Este artigo reveste natureza idêntica à contida no artigo 4.º, n.os 1 e 2, daquele decreto legislativo, na medida em que dela resulta a possibilidade, para determinados trabalhadores, de manutenção do vínculo da nomeação definitiva, enquanto que, nos termos dos artigos 2.º, 3.º e 88.º da Lei 12-A/2008, esses mesmos trabalhadores, nomeados definitivamente, exercendo funções em condições diferentes das referidas no artigo 10.º da mesma lei, transitam necessariamente, sem outras formalidades, para a modalidade de contrato de trabalho em funções públicas por tempo indeterminado, não podendo manter o regime da nomeação definitiva.
Deste modo, deverá considerar-se ferida do vício de ilegalidade a norma contida no artigo 4.º-A aditado ao Decreto Legislativo Regional 1/2009/M pelo artigo 2.º do Decreto Legislativo Regional 9/2010/M, por desrespeito do artigo 79.º do Estatuto Político-Administrativo da Região Autónoma da Madeira.
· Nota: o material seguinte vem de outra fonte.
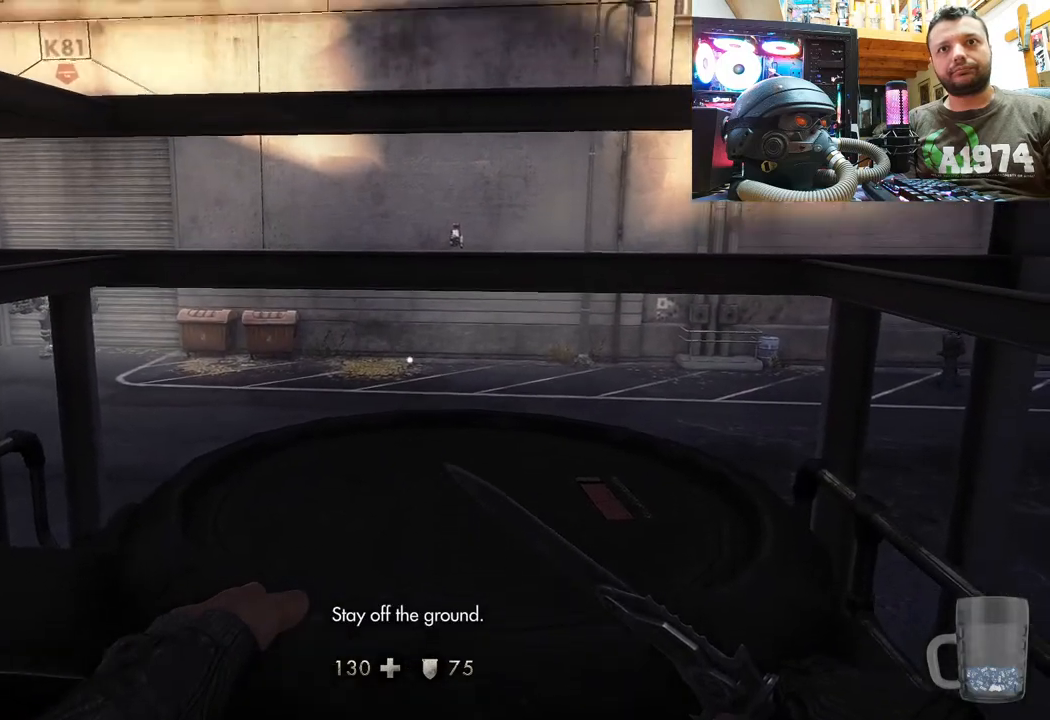
{"buttons": [], "left_stick": "up-right", "right_stick": "up-left", "events": [[117, "right_stick", "up-left"]]}
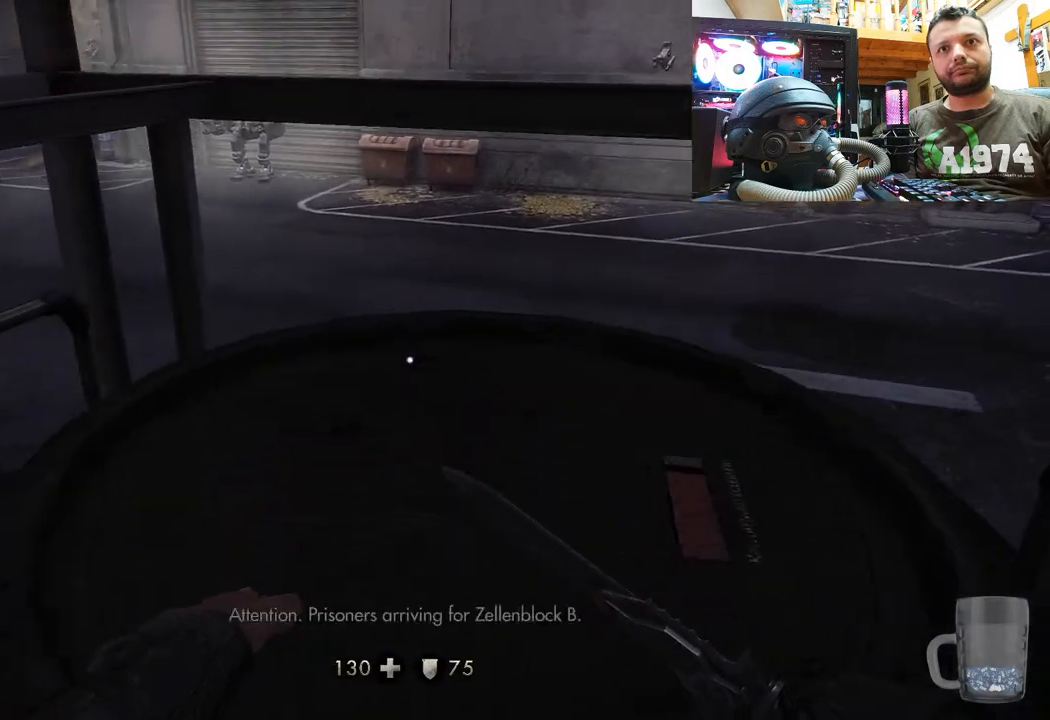
{"buttons": [], "left_stick": "center", "right_stick": "center", "events": [[17, "right_stick", "center"], [233, "left_stick", "center"]]}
Em concomitância, o n.º 2 do artigo 4.º do Decreto Legislativo Regional 9/2010/M, que determina a data de produção de efeitos do artigo 4.º-A aditado ao Decreto Legislativo Regional 1/2009/M pelo artigo 2.º daquele decreto legislativo regional, padecerá, consequentemente, do vício de ilegalidade.
3 - Resposta do órgão autor da norma. - Notificado para se pronunciar, querendo, sobre o pedido, o Presidente da Assembleia Legislativa da Região Autónoma da Madeira veio dizer o seguinte:
O requerimento de declaração de ilegalidade, com força obrigatória geral, das normas contidas no artigo 4.º-A do Decreto Legislativo Regional 1/2009/M, de 12 de Janeiro, aditado pelo Decreto Legislativo Regional 9/2010/M, de 4 de Junho, bem como no n.º 2 do artigo 4.º, deste último diploma, parece envolver uma questão de formalismo jurídico, sem impacto na materialidade do ordenamento.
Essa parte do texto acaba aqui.